John Freestone commented
I don't get this either, Marion, and I agree with you. In fact, it makes me angry how stupid some people are, suggesting that we criminalise leaving a house empty or allowing anyone to occupy it because it is empty. Somebody should occupy their brains, since the owners aren't using them. What next, a car not being driven can be driven by someone who needs to go somewhere? If not, the "the government is trying to take away our right to go places"? Why not go looting while you're at it - nobody's using that stock on the shop shelves overnight. Wake up.
Marion Taylor commented
I just don't get this. Accommodation is something everybody has to pay for. People can't just steal accommodation because they don't want to pay for it. Hostels for the homeless will put people up if they can't afford other accommodation.
At the end of the day, if a person buys a property and for whatever reason they do not live in it, that's their prerogative because they are the owner.
fay v d commented
dont take away peoples homes. dont criminalise people for making empty buildings into homes. instead why not criminalize people for leaving buildings that could be homes, empty.
Alain English commented
With landlords becoming short of funds and thus getting unscrupulous, with limited homes available in this inner-city more attention should be paid to the rights of homeless people who squat in abandoned buildings...
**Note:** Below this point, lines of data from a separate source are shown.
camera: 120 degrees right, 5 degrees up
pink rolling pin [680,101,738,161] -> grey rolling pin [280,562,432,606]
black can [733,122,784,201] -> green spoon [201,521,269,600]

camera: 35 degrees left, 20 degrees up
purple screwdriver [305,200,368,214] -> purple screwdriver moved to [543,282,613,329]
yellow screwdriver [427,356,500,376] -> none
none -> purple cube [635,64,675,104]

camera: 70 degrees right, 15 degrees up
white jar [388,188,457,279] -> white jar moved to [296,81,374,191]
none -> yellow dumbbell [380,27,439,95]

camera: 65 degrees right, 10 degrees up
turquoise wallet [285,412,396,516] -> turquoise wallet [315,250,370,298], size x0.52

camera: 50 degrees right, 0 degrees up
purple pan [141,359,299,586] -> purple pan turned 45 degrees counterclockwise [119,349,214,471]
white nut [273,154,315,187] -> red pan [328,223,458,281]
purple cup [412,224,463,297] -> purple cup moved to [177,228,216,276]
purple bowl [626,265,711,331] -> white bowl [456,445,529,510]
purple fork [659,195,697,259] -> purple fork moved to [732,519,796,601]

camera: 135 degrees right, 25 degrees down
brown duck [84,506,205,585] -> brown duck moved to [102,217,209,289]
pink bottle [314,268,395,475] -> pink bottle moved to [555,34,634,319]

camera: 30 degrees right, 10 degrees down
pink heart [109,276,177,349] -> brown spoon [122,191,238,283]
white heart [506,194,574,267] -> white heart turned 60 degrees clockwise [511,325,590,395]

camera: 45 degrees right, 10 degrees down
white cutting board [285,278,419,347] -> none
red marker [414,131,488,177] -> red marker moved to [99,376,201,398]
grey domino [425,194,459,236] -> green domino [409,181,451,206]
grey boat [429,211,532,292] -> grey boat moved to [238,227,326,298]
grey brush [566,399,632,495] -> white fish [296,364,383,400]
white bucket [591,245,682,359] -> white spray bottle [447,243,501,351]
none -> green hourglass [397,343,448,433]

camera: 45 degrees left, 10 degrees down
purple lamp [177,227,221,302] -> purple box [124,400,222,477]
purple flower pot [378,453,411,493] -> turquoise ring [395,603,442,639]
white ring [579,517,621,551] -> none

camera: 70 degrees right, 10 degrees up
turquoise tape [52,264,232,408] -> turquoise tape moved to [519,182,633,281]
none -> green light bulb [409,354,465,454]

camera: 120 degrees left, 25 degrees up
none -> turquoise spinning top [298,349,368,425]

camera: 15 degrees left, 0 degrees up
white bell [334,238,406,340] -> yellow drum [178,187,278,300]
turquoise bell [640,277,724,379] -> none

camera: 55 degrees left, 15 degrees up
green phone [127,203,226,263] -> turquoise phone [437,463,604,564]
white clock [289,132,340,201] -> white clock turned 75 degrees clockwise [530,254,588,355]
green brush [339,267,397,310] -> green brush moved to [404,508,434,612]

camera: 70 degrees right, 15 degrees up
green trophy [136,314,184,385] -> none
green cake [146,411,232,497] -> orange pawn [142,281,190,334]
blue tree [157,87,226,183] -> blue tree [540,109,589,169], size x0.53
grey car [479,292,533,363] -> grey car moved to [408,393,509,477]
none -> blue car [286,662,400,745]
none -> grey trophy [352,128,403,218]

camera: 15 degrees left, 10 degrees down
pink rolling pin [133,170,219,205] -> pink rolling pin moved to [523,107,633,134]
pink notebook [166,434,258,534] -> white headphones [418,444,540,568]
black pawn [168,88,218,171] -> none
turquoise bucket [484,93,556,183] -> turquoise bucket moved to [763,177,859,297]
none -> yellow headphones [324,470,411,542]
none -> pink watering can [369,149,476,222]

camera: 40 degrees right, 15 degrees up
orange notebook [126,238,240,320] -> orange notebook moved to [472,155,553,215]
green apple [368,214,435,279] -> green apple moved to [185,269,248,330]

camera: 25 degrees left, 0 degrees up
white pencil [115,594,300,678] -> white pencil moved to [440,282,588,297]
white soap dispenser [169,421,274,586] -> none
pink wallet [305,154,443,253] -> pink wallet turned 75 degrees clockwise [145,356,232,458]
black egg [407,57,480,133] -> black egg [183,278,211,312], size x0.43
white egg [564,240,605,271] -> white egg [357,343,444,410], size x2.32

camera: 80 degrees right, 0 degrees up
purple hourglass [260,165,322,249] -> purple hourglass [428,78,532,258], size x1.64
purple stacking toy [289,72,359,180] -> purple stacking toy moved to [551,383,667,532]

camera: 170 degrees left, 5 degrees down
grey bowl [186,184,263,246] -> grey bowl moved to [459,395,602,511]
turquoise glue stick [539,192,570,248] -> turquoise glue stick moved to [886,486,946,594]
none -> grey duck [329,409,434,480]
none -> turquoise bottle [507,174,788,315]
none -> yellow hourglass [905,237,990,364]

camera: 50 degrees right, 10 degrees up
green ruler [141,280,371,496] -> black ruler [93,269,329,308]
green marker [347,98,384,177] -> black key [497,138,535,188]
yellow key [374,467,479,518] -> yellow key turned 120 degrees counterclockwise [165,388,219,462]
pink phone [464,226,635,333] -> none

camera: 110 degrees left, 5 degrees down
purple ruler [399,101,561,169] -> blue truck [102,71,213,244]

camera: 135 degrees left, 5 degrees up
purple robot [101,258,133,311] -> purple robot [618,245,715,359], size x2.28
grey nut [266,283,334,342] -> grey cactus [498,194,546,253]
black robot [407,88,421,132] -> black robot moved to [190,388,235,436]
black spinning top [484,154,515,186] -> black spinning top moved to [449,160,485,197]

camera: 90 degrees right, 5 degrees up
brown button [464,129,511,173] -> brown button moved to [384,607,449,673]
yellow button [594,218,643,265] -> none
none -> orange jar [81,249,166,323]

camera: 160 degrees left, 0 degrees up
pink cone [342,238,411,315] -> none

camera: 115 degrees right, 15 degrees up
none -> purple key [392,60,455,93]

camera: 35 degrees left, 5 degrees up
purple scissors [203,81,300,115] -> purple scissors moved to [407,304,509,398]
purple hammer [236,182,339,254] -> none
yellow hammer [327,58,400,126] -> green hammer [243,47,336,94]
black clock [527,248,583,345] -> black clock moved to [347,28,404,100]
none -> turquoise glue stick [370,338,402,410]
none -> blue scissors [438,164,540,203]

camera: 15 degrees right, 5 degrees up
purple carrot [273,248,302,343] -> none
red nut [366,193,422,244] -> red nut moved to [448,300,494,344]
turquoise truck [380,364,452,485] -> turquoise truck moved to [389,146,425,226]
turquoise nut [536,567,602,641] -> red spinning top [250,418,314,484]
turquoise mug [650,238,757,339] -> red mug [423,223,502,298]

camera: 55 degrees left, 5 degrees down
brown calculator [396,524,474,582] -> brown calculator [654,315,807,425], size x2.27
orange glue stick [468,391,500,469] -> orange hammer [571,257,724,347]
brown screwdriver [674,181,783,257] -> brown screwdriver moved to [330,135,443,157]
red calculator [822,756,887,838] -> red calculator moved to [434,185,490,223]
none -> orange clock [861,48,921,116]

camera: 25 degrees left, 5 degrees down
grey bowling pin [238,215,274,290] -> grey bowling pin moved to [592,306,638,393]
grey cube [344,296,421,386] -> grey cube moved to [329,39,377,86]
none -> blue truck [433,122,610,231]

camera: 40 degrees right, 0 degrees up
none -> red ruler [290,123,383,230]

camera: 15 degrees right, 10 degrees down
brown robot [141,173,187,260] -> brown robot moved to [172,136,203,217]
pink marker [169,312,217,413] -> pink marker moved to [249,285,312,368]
never we go a surrender!!!!born for be free!!!!
craig parr commented
Hannah Eiseman-Renyard commented
Though I have never squatted I have taken great joy from the art and events that squats have created. They harm no one and are an asset to the local community. Furthermore - SQUATTERS' RIGHTS ARE TENANTS RIGHTS, PROTESTORS' RIGHTS AND HUMAN RIGHTS.
There is a shared ownership (private/housing association) house at 18 Harborough Close , Whissendine, LE15 7EY empty since 2006 due. Partly paid for by public money. Empty due to private greed and housing association stupidity. Squat it now before it becomes an offence.
Becky Ridgewell commented
Criminalising squatting is not a viable solution in a time of economic hardship and during a huge affordable housing shortage. To allow buildings to sit empty whilst there are people without homes - now that should be criminalised.
Ben Cox commented
If someone has a broken arm, you don't give them antibiotics. The current way of doing this represents a better model than the proposed one- it is by no means perfect, but criminalising in the way proposed is simply a move out of touch with the reality of the situation.
Chris McGuire commented
If i am homeless and sufferin from the cold and other health issues that might occur from bein homeless, IF there is no help from the goverment to provide me with suitible accomadation straight away, then i dont care what the law says, I am a animal that wants to survive and will not be told i have to live rough on the streets! If there is an abandoned house, nobody else is usin it, then i will! I was told it is against the law to live in cave if i found one, and i'm not allowed to hunt for food in the wild. I am not allowed to use my natraul animal suvival instinks, i have to do as i'm told by some one livin in a nice big house. Fuck em'!!
This is daft you can't criminalise people simply for living in their homes.
In this age of economic struggle, when more and more people are loosing their homes because they cant keep up with morgage repayments the government now want to take away our right to have a warm nights sleep in an abandoned building. Where is the sense in that?